Why It Works
- Gentle heat allows caramelization without harming sugar's crystalline nature, letting slow-toasted sugar to behave exactly like plain granulated sugar.
- Glass and ceramic are poor conductors of heat, insulating the sugar for slow and even caramelization.
- Stirring eliminates hot spots, so the sugar won't overheat or liquefy, while encouraging the evaporation of water (a by-product of caramelization).
Toasting sugar in a low oven allows it to slowly caramelize without sacrificing its crystalline structure. The result is a sort of "granulated caramel" that can be used in any recipe as a one-to-one substitution for plain sugar. A mere hour of toasting will dramatically tame the sugar's sweetness, while extended periods of time will build a more intense caramel flavor. This technique works best with large batches of sugar; for smaller batches, check out our guide to quick toasted sugar. Whatever the case, play around and find out what style works best for you.
- 4 pounds (9 cups; 1.8kg) granulated white sugar
Adjust oven rack to center position and preheat oven to 300°F. Pour sugar into a 9- by 13-inch glass or ceramic baking dish. Toast until the sugar turns ivory, about 1 hour. Stir thoroughly and continue roasting, pausing to stir every 30 minutes. The sugar will produce steam as a byproduct of toasting, so it must be stirred well to allow that moisture to escape. Stirring should also help move hot sugar from the edges toward the center, and cool sugar from the center toward the edges, for even toasting. Continue toasting and stirring every 30 minutes until the sugar has darkened to the desired degree, from a light beige to the color of traditional brown sugar, between 2 and 4 hours more.

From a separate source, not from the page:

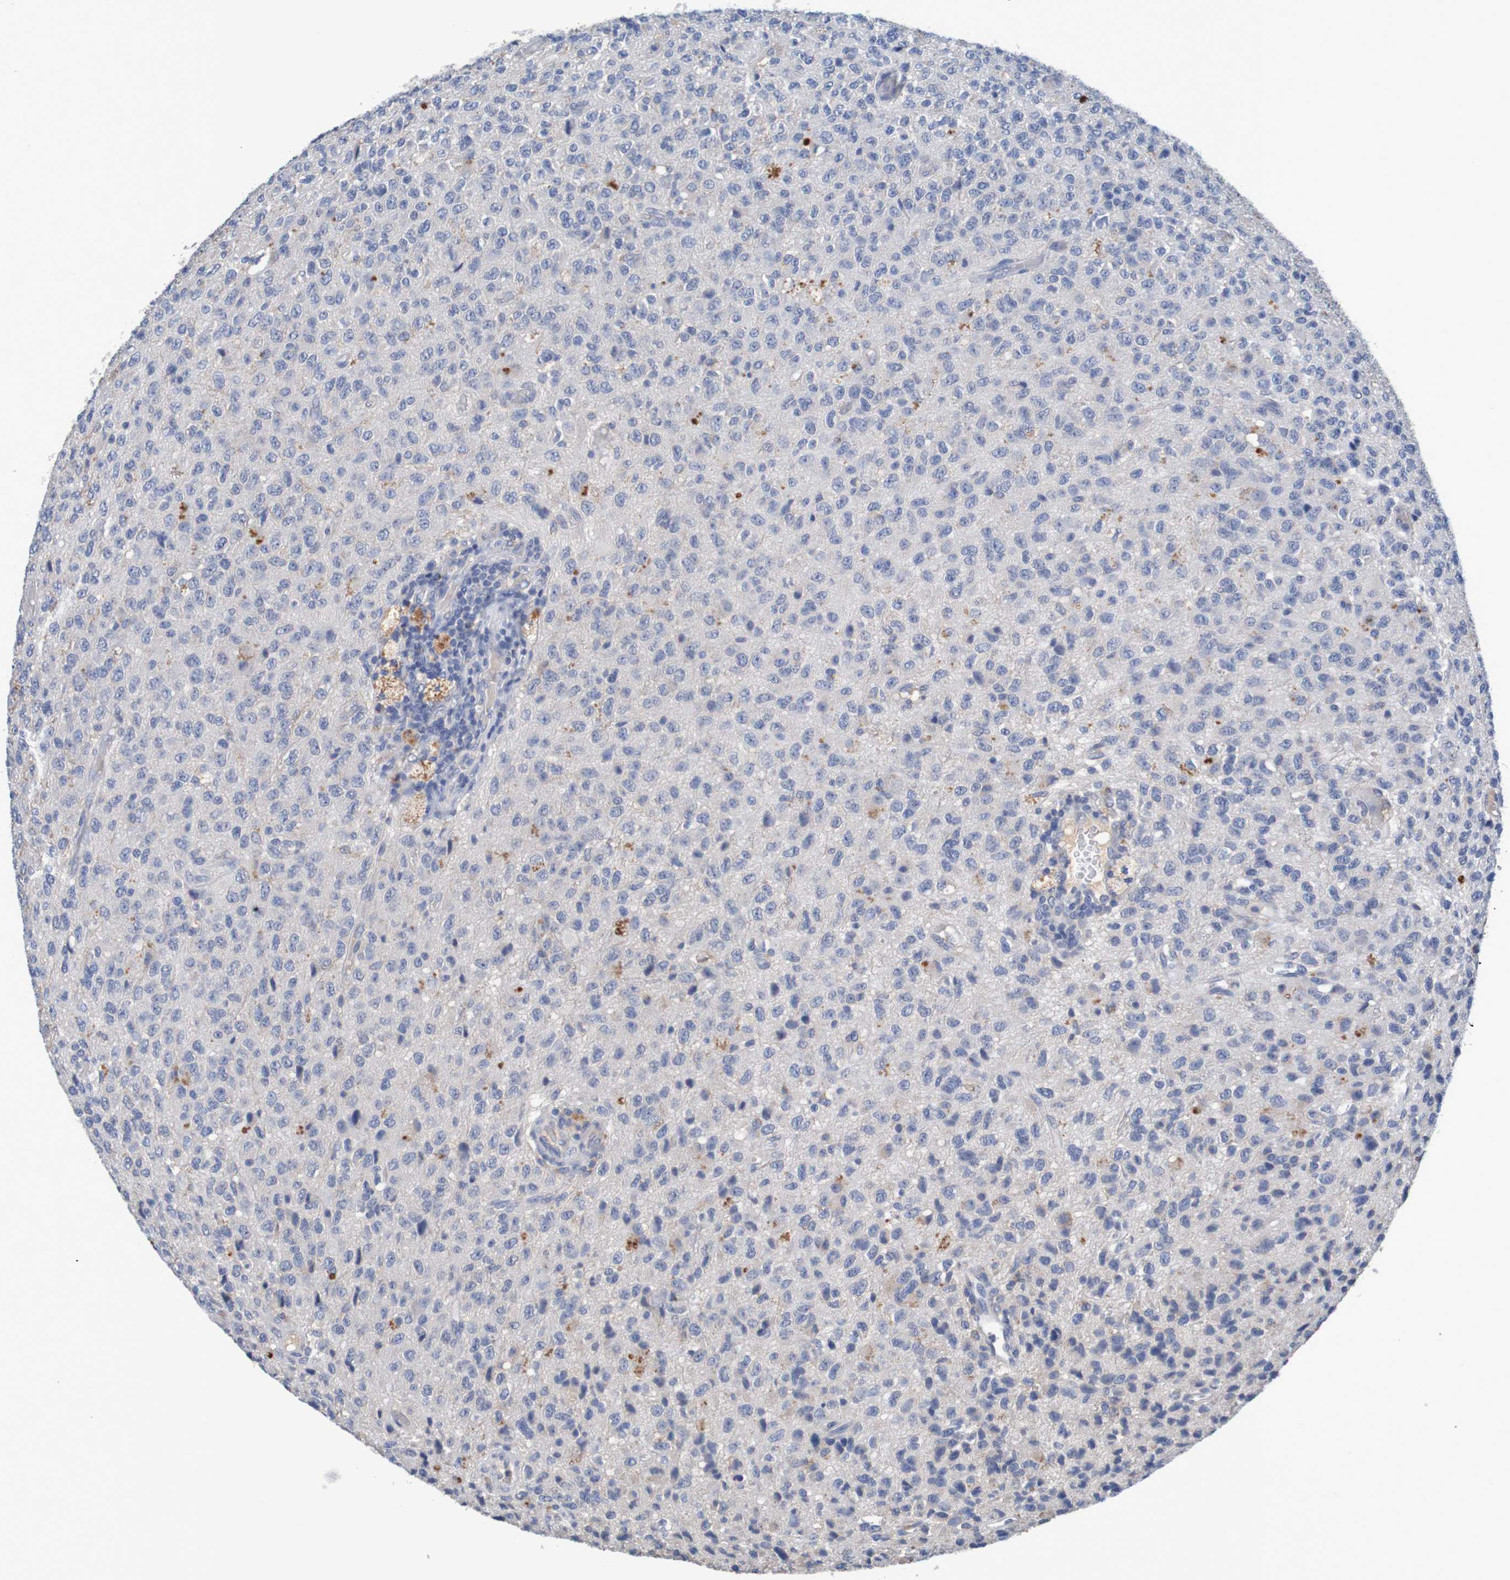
{"staining": {"intensity": "moderate", "quantity": "<25%", "location": "cytoplasmic/membranous"}, "tissue": "glioma", "cell_type": "Tumor cells", "image_type": "cancer", "snomed": [{"axis": "morphology", "description": "Glioma, malignant, High grade"}, {"axis": "topography", "description": "pancreas cauda"}], "caption": "Malignant high-grade glioma tissue reveals moderate cytoplasmic/membranous staining in approximately <25% of tumor cells (IHC, brightfield microscopy, high magnification).", "gene": "LTA", "patient": {"sex": "male", "age": 60}}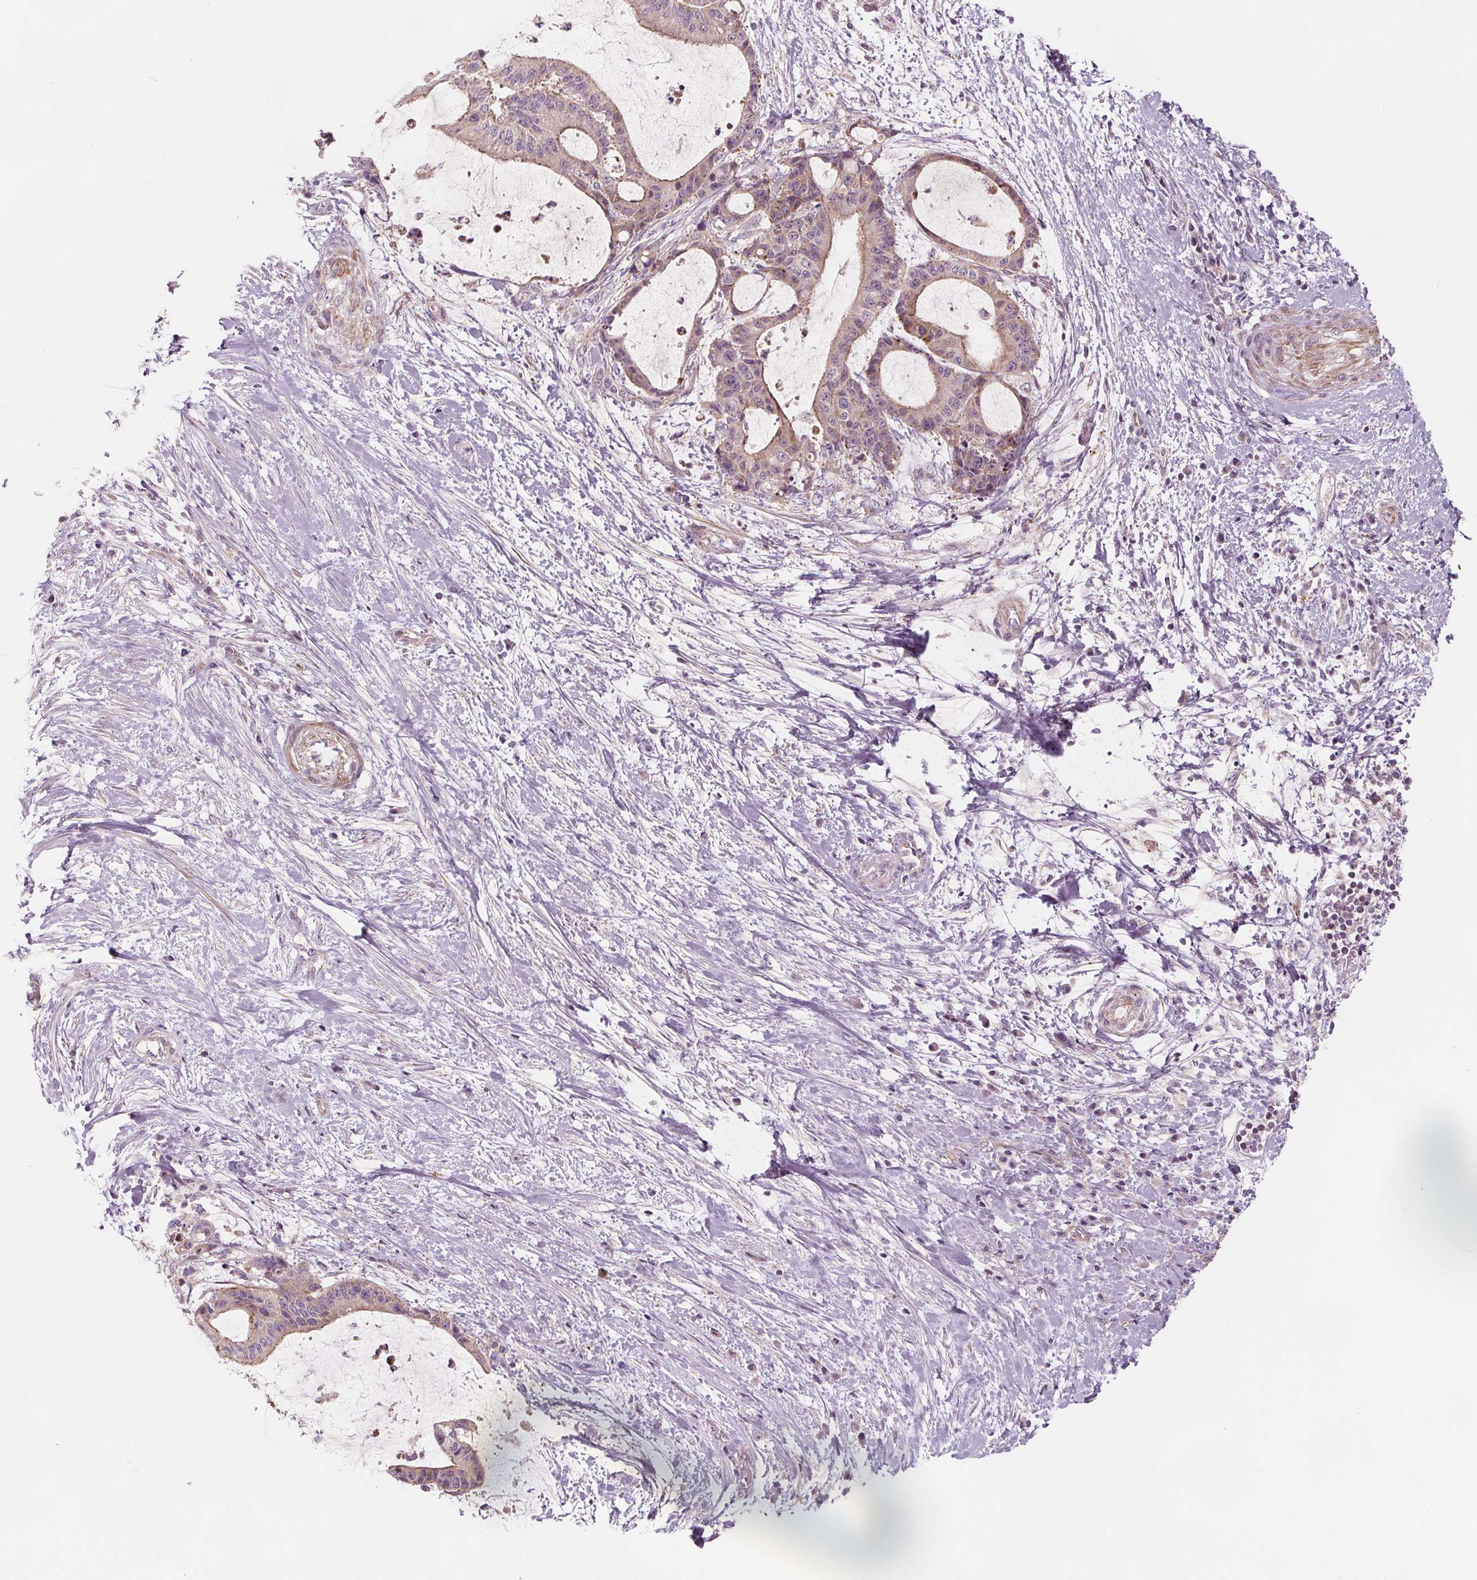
{"staining": {"intensity": "weak", "quantity": "<25%", "location": "cytoplasmic/membranous"}, "tissue": "liver cancer", "cell_type": "Tumor cells", "image_type": "cancer", "snomed": [{"axis": "morphology", "description": "Cholangiocarcinoma"}, {"axis": "topography", "description": "Liver"}], "caption": "Tumor cells are negative for protein expression in human liver cancer (cholangiocarcinoma).", "gene": "ADAM33", "patient": {"sex": "female", "age": 73}}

When the sugar has finished toasting, set aside and cool to room temperature, stirring from time to time to speed the process and allow for continued evaporation of steam. Alternatively, the cooling process can be sped along by pouring the sugar into a large, heat safe container. Once fully cool, transfer to an airtight container and store as you would plain white sugar. It can be used interchangeably, by weight or volume, in any recipe that calls for white sugar.
Troubleshooting: In an oven that runs hot, or when using a different volume of sugar, or a different size baking dish, or a metal dish, the sugar will heat more rapidly, and may begin to liquify much sooner than expected. If this happens, immediately pour the dry sugar into a large stainless steel bowl, leaving the melted caramel behind. If the sugar is not stirred thoroughly throughout the toasting process, it may clump severely along the way and as it cools; should this happen, grind the cooled sugar in a food processor until powdery and fine.
9- by 13-inch glass or ceramic baking dish, Food processor (optional)
While this recipe can be scaled to any size, considering the time and effort involved, I find larger batches more worthwhile; for smaller batches, check out our guide to quick toasted sugar. In either case, refined cane sugar or beet sugar will work equally well; organic, raw, and semi-refined styles will be more inclined to melt prematurely due to their natural fructose content.